PROBLEM TO WORK ON >>
Substitute "stories" for every "news" in the text of the listing below, keep everything else unchanged, and leave the pictures out of your answer.

··· EXTRACTED RECORDS ···

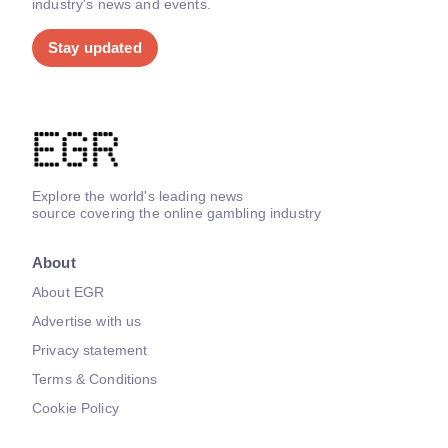
industry's news and events.
Stay updated
Explore the world's leading news
source covering the online gambling industry
About
About EGR
Advertise with us
Privacy statement
Terms & Conditions
Cookie Policy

···

TASK ANSWER >>
industry's stories and events.
Stay updated
Explore the world's leading stories
source covering the online gambling industry
About
About EGR
Advertise with us
Privacy statement
Terms & Conditions
Cookie Policy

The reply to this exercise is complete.